Sussex hospitals: Unprecedented seven-day critical incident ends
- Published
An unprecedented seven-day critical incident across hospitals in Sussex has ended.
Declaring a critical incident allowed the cancellation of non-emergency procedures to relieve pressure on A&E departments, particularly at the Royal County Hospital in Brighton.
A critical incident is still in place across the area run by the Surrey Heartlands Health and Care Partnership.
Managers say that situation is being reviewed on a daily basis.
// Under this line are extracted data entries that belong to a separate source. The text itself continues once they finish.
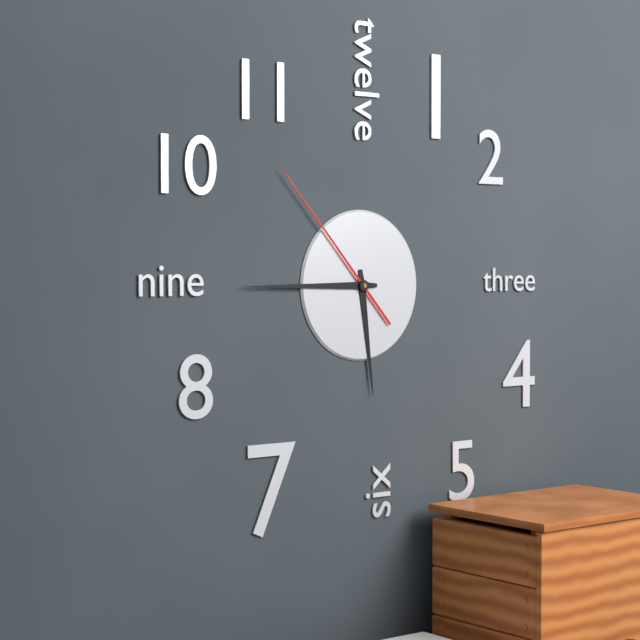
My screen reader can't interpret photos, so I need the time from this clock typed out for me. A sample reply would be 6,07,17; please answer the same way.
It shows 5,45,53
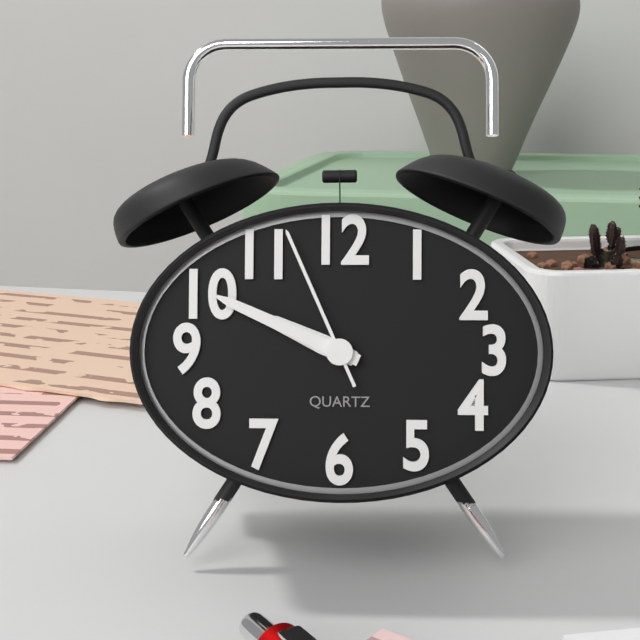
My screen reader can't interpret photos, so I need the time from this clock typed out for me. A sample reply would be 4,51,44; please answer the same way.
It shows 9,49,56
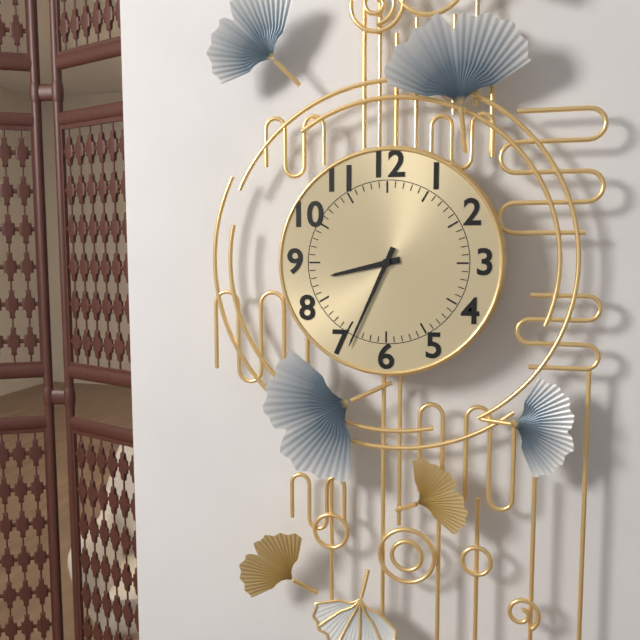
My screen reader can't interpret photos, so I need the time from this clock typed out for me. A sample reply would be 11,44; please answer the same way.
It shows 8,34
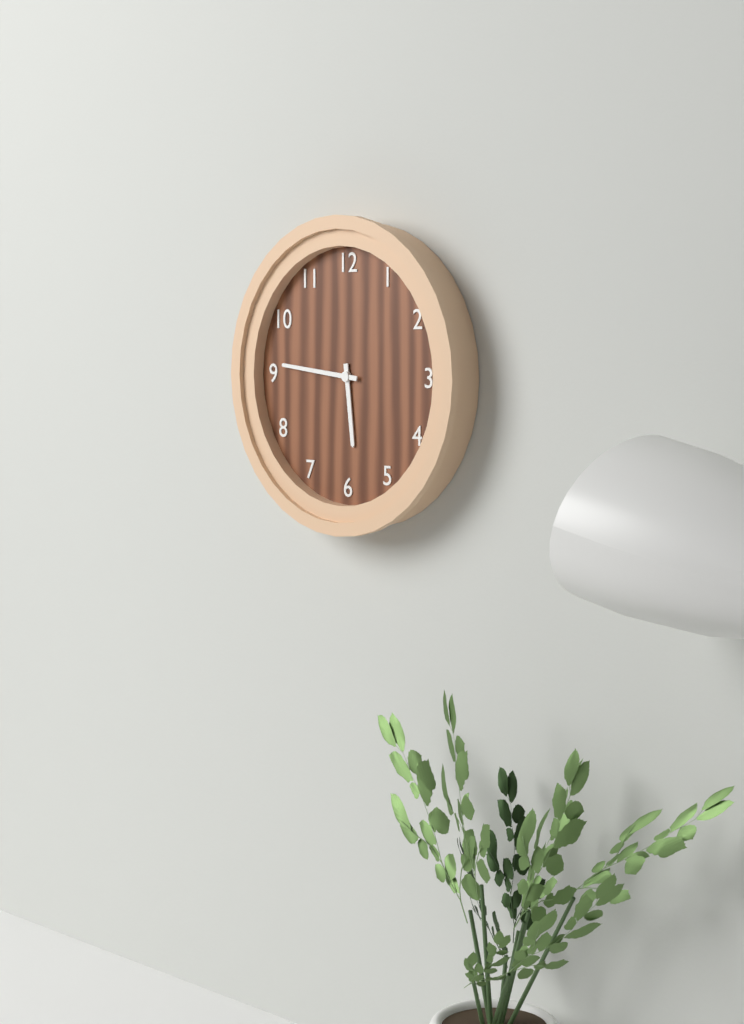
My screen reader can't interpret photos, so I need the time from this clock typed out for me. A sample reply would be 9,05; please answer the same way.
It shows 5,46
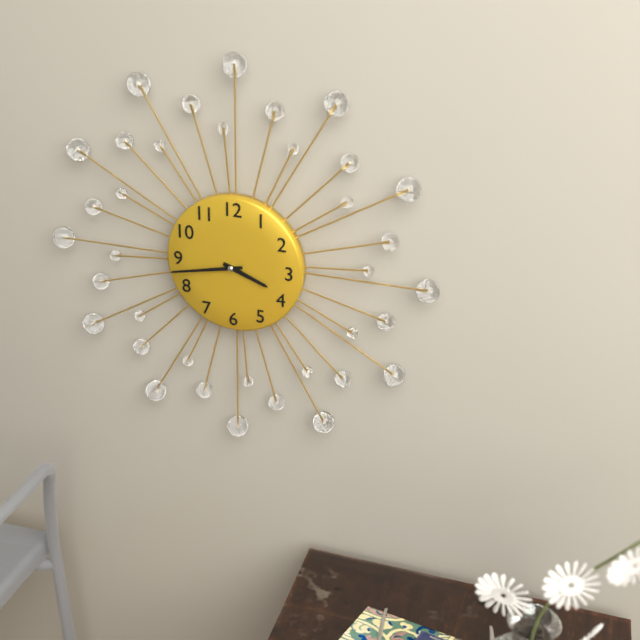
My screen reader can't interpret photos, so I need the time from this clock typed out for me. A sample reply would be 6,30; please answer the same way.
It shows 3,43
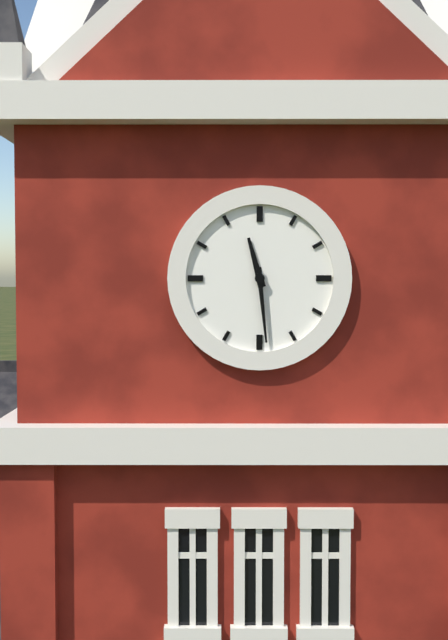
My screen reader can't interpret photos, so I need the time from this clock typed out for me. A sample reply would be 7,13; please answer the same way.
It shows 11,29
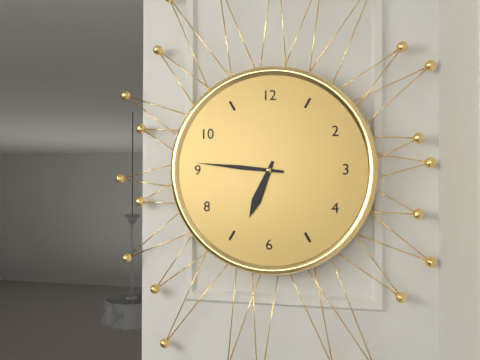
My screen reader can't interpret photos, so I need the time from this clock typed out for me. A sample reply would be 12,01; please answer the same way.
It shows 6,46
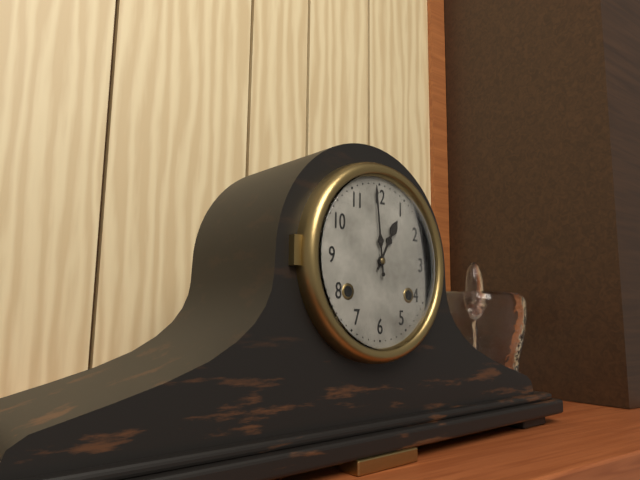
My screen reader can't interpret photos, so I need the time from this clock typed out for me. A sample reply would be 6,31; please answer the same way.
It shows 12,59
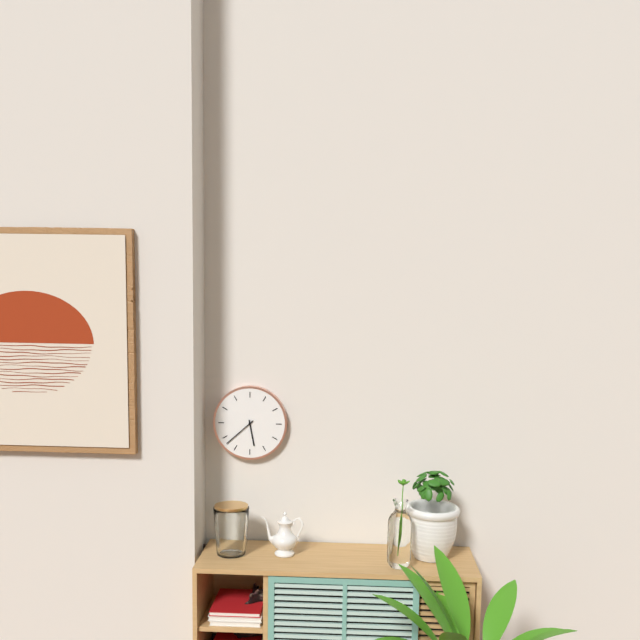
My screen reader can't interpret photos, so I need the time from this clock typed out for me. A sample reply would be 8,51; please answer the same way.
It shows 5,38
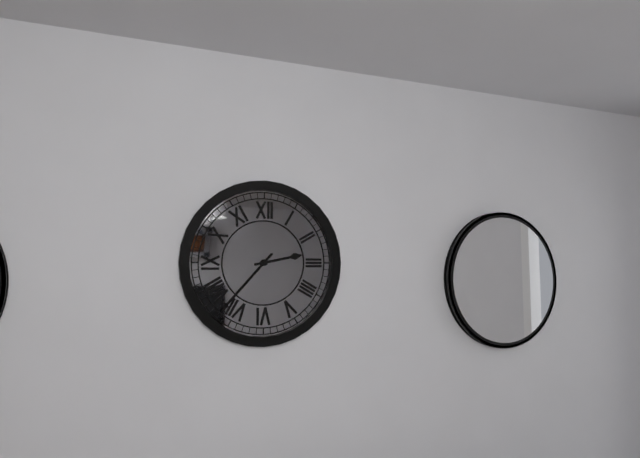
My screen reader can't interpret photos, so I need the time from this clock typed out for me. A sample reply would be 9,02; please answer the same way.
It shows 2,37
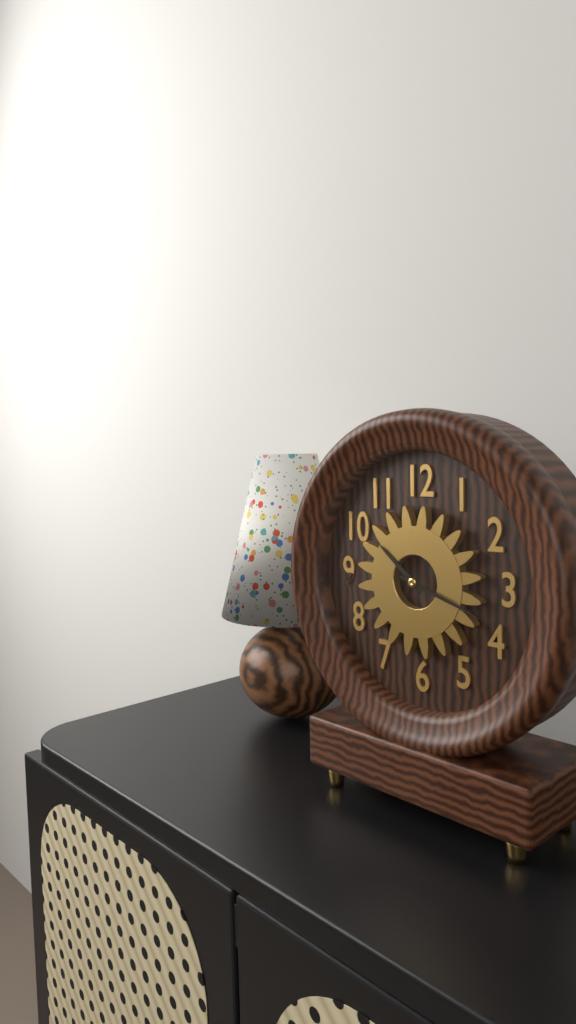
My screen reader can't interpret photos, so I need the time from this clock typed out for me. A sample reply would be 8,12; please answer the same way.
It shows 10,18
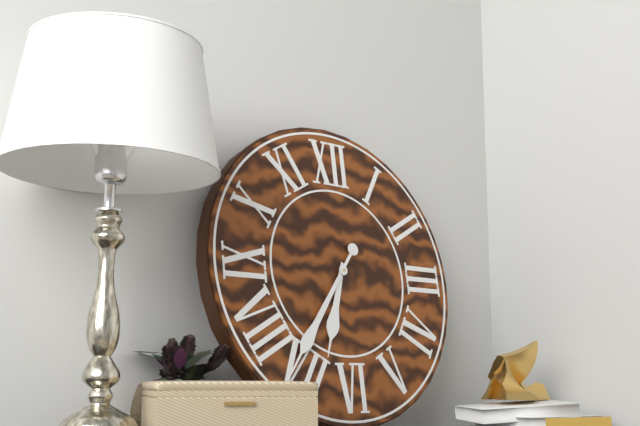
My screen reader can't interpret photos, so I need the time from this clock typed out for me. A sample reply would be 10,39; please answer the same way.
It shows 6,36
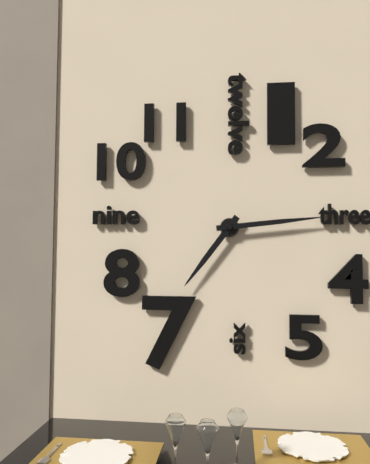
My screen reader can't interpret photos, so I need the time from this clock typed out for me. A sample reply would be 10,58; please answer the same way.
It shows 7,14
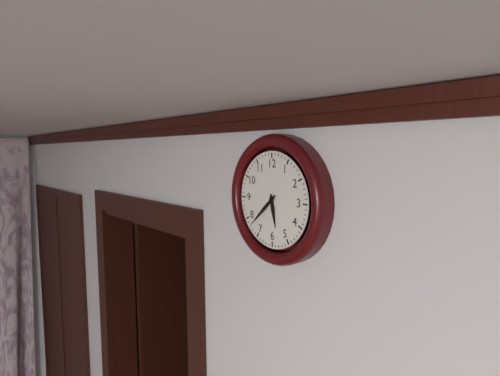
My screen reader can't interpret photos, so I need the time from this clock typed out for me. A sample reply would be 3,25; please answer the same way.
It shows 5,38
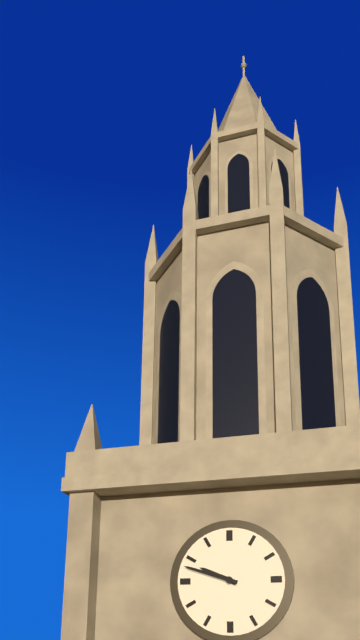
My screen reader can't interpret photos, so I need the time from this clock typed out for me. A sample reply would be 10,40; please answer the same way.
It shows 9,48
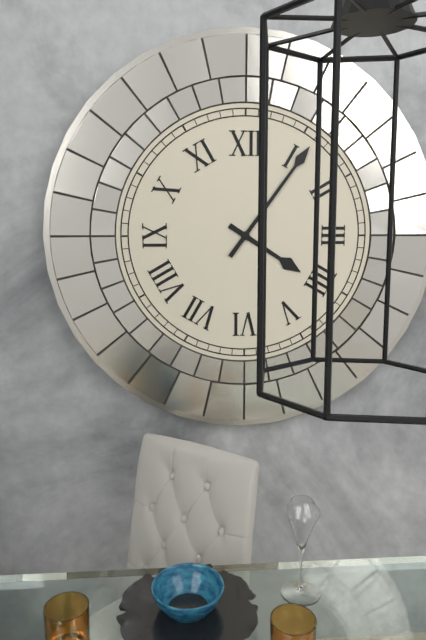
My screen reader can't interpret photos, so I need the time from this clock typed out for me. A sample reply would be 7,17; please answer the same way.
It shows 4,06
Hospitals in Sussex are now in a state of "business continuity", NHS Sussex said in a statement. Planned operations and appointments will now resume, while some extra measures stay in place.
Measures that will continue in Sussex include recruiting more staff, increasing the use of virtual wards to allow some patients to be treated at home and finding capacity to treat children with strep A away from hospitals.
Patients are being asked to only use 999 and A&E services for serious or life-threatening emergencies.
Analysis
by Mark Norman, Health Correspondent, BBC South East
For the NHS across Sussex this has been one of, perhaps the most, challenging periods.
Many staff have told me they have never seen the health service struggle to the extent it has since before Christmas.
Huge demand from patients, Covid, flu and strep A have all contributed to every aspect of the health system being almost overwhelmed.
GPs, ambulance services, hospital A&E departments and social care services have all struggled and despite stepping back from critical incident status no-one is kidding themselves that everything is back to normal.
In fact, the fear is this is now the new normal.